Assumi para mim mesmo que o novo normal impunha novos hábitos. Apesar do atendimento 100% digitalizado para quem, como eu, já estava cadastrado na locadora, higienizei o câmbio, a maçaneta da porta do motorista e o volante.

No trajeto pela estrada Florida Turnpike, postos de gasolina abertos em sistema de “take away”. No percurso de 380 quilômetros e no destino, minha alimentação foi apenas à base do self service de produtos embalados. Observei hotéis, shoppings e outlets fechados. Nada de aglomerações nos supermercados abertos, que impõem restrições à quantidade de pessoas com acesso às compras.

Cheguei pontualmente à reunião previamente agendada. Satisfeito por ter conseguido concretizar o negócio, que havia sido iniciado antes da pandemia, fui direto para o meu apartamento. Na TV, boa notícia: exceto Nova York, várias cidades em outros estados tinham previsão de reabrir alguns serviços no dia 4 de maio.

Em área comum do condomínio, sem perceber a presença de outras pessoas por perto, tirei a máscara para atender ao celular. Não demorou para o segurança do prédio fazer o alerta. Atendi prontamente. Tranquilo, mas sempre atento e cuidadoso, fui às compras no Walmart.  

Na volta ao Brasil, o voo da Azul estava lotado. Todos com máscara o tempo todo, exceto durante as refeições. Sereno, desfrutei da viagem. É incrível a capacidade do ser humano de se adaptar!

Sugestões para a retomada

Aproveitei a experiência de viajar durante a pandemia para fazer apontamentos de medidas de prevenção que precisam ser adotadas, tendo em vista a retomada da demanda, com garantia de proteção. Além da mencionada e urgente limpeza dos carrinhos em aeroportos, sugiro:

  • Instalação de equipamentos pulverizadores para borrifar produtos que aumentam a higienização;
  • Equipes treinadas para aferir a temperatura;
  • Pontos de distribuição de máscaras, álcool em gel e lenços umedecidos com campanhas de recomendação de uso constante e distanciamento social sempre que possível.

Assim como os diferentes meios de transporte, hospedagem e serviços receptivos, incluindo eventos corporativos, sociais e entretenimento, que são o alicerce da economia do Turismo, a sociedade como um todo terá que se adaptar.

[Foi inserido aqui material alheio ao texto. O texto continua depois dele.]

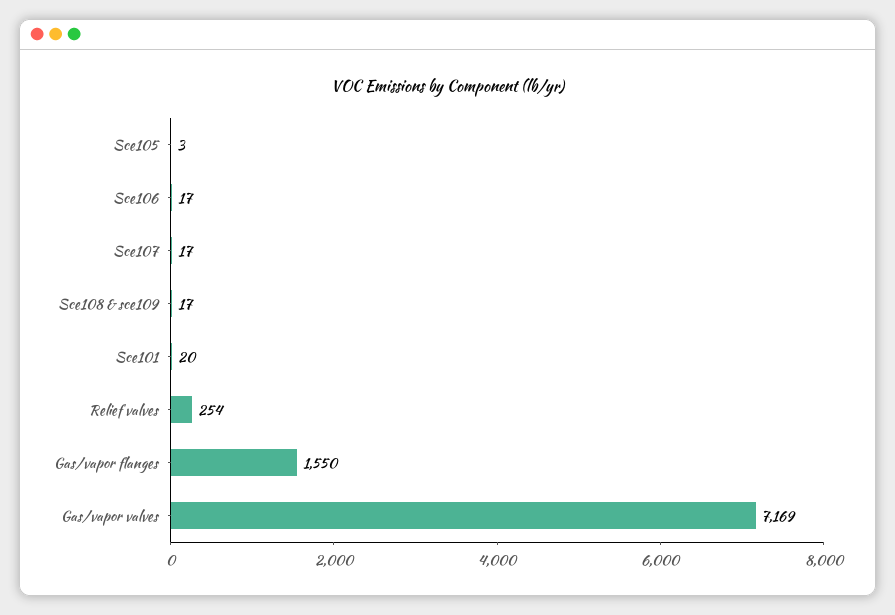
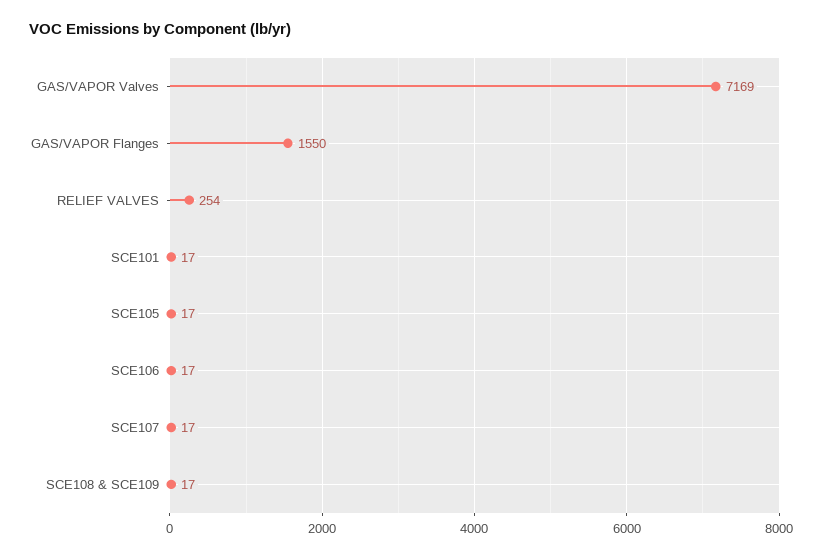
Sce105: 3 -> 17
Sce101: 20 -> 17

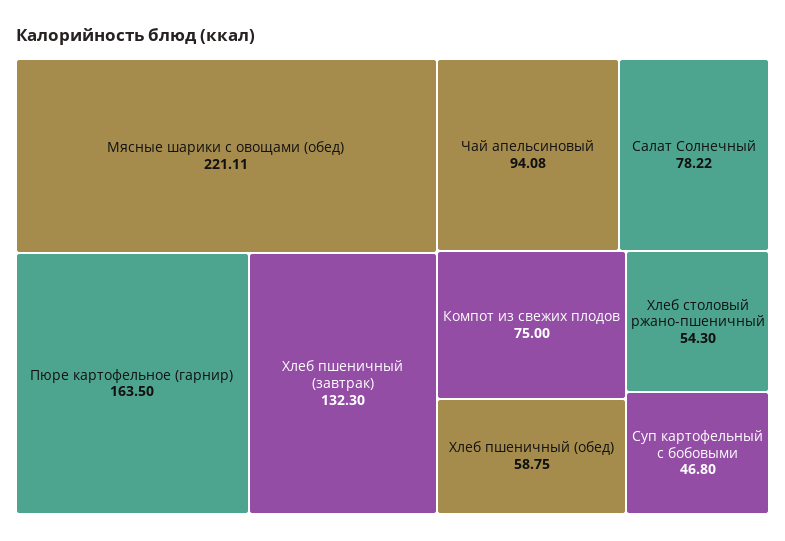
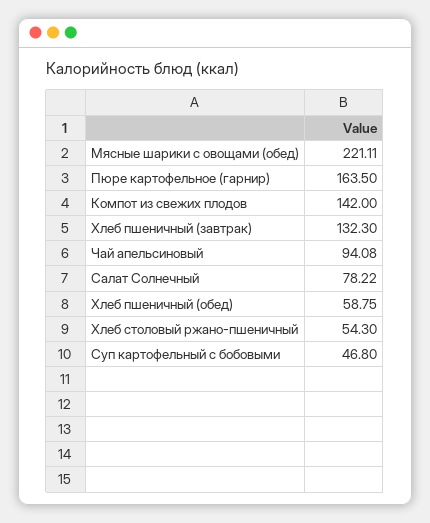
Компот из свежих плодов: 75 -> 142

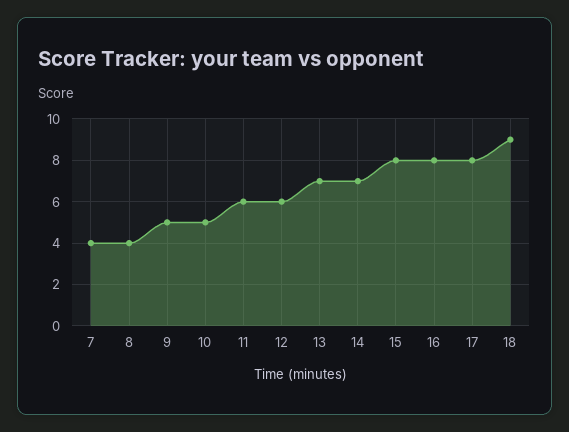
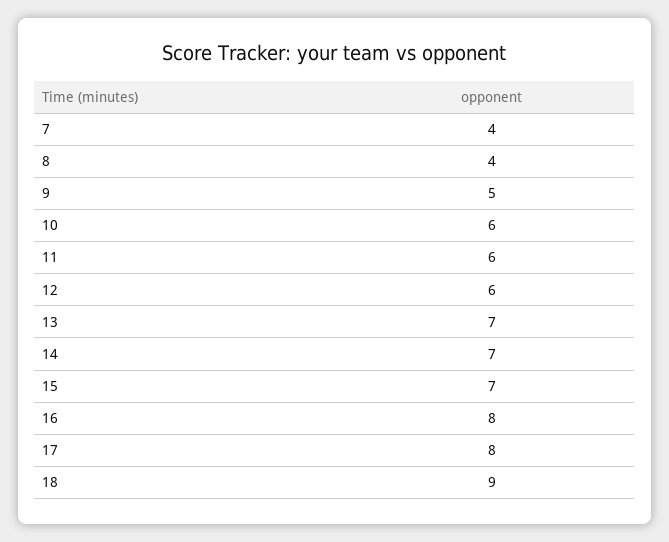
10: 5 -> 6
15: 8 -> 7

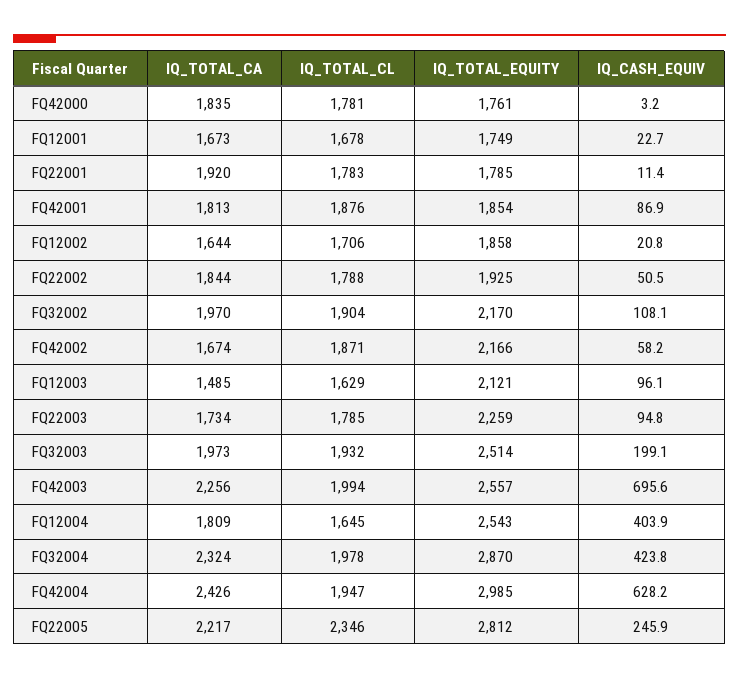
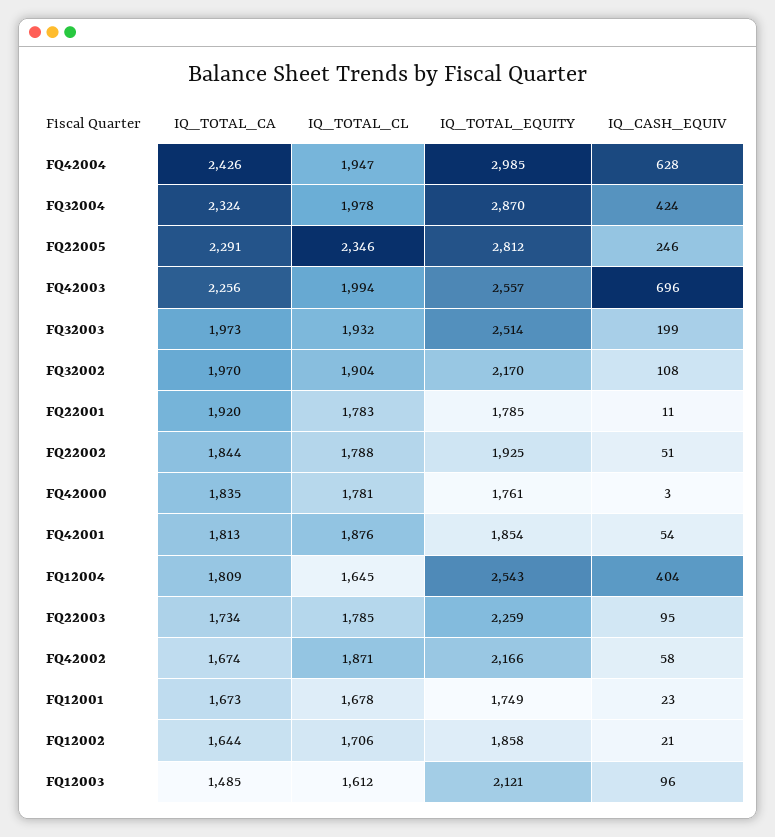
IQ_CASH_EQUIV, FQ42001: 86.9 -> 54
IQ_TOTAL_CL, FQ12003: 1629 -> 1612
IQ_TOTAL_CA, FQ22005: 2217 -> 2291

Agora, aguardo em São Paulo o período recomendado pelas autoridades sanitárias para retornar ao convívio familiar, mais seguro e confiante.

Novo normal, bem-vindo!

*Carlos Prado é Contabilista, administrador de empresas, pós-graduado em Marketing e com formação de conselheiro pelo IBGC. É presidente do Grupo Tour House, criado em 1990; presidente do Conselho de Administração da Abracorp; membro do CEO Insights – IBE/FGV e do LIDE – Líderes Empresariais.